17-18 Aralık'ta Atakum Kent Konseyi'nin ev
sahipliğini yaptığı Türkiye Kent Konseyleri Atakum Çalıştayı'nı geride
bıraktık. Türkiye'nin dört bir yanından kent konseylerinin yüzlerce
yöneticisinin katıldığı bu buluşma; kendi alanında şimdiye kadar yapılanların
en üst düzeyde olanıydı. Bu bağlamda yapılan etkinliği diğerleriyle
kıyasladığımızda platformun giderek güçlendiğini ve kapsamının genişlediğini
söylemek yerinde olur. Bir sonraki buluşmada eminim daha fazla kent
konseyinden daha fazla katılımla sürecin devam ettiğini gözlemleyeceğiz.
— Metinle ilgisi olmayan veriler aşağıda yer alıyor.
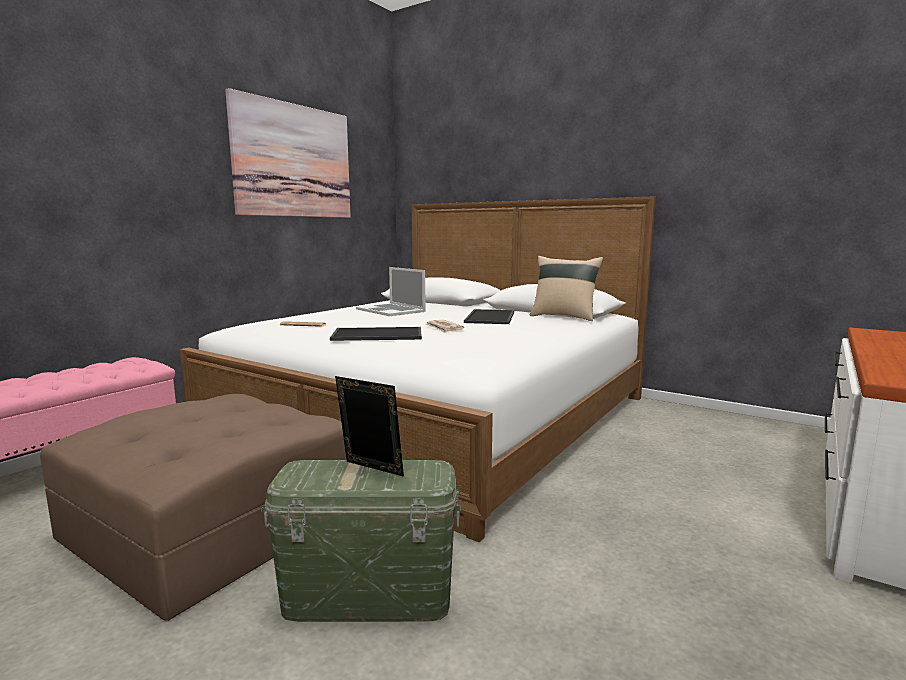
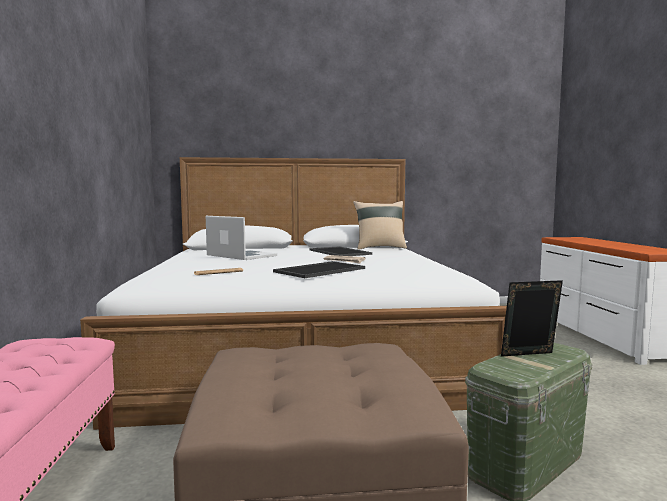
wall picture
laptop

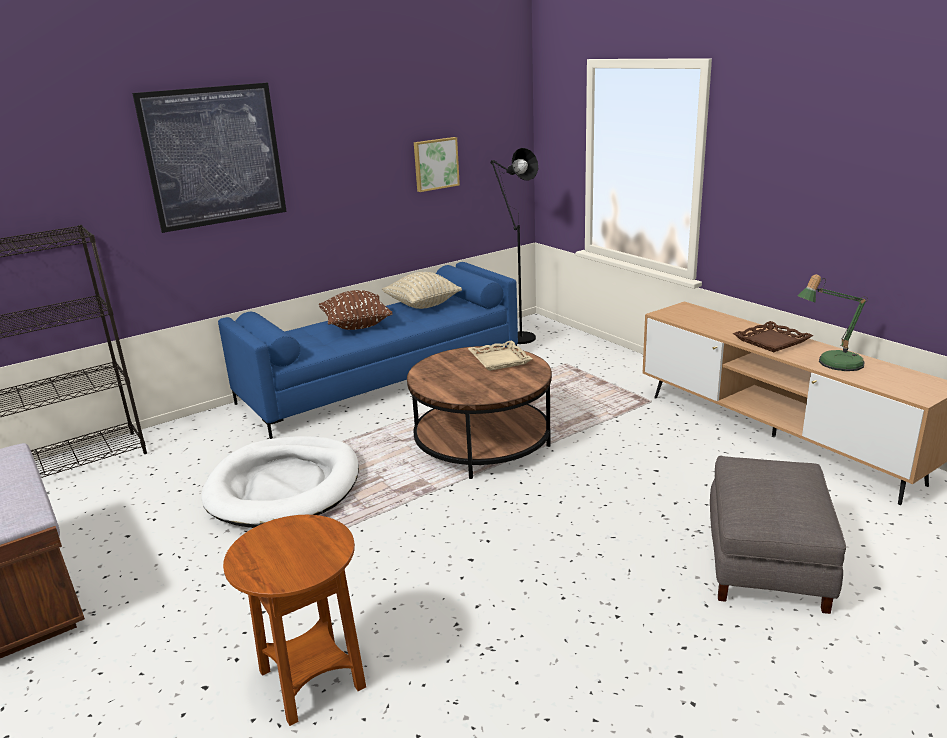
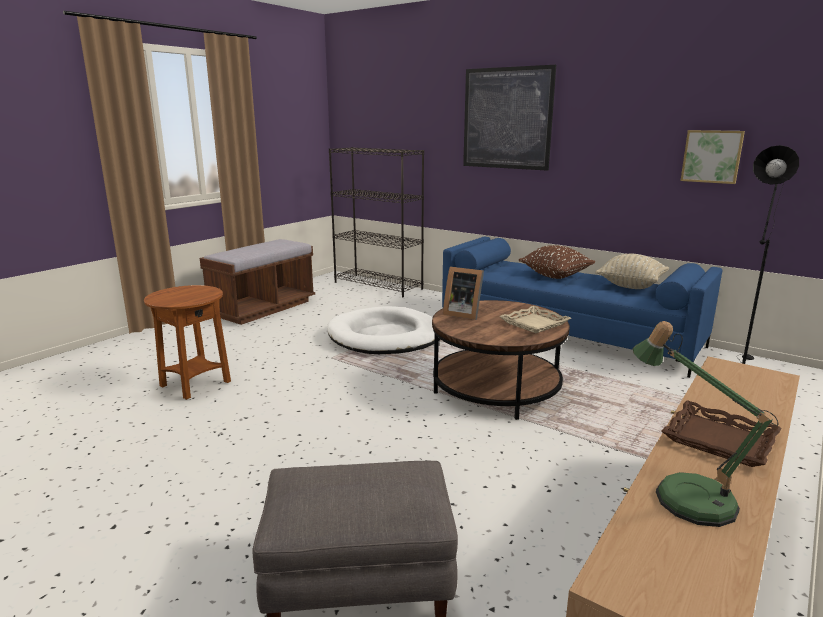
photo frame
Çalıştayın Türkiye geneli, Karadeniz Bölgesi ve
Samsun yerelinde pek çok önemli ve güncel soruna değinmesinin yanında belki de
en önemli çıktısı "kent konseylerinin toplumun ve yöneticilerin dikkatini
ve ilgisini çekmeye başlamasıdır." Bu
önemlidir. Çünkü kent konseyleri, toplum ve yönetim arasında duran ve her iki
tarafı olabildiğince birbirine yakınlaştırmaya çalışan bağımsız
yapılanmalardır. Doğal olarak her iki tarafın ilgisini çekebilmek kendi
görevini daha iyi yapabilmek adına önemli bir aşamadır.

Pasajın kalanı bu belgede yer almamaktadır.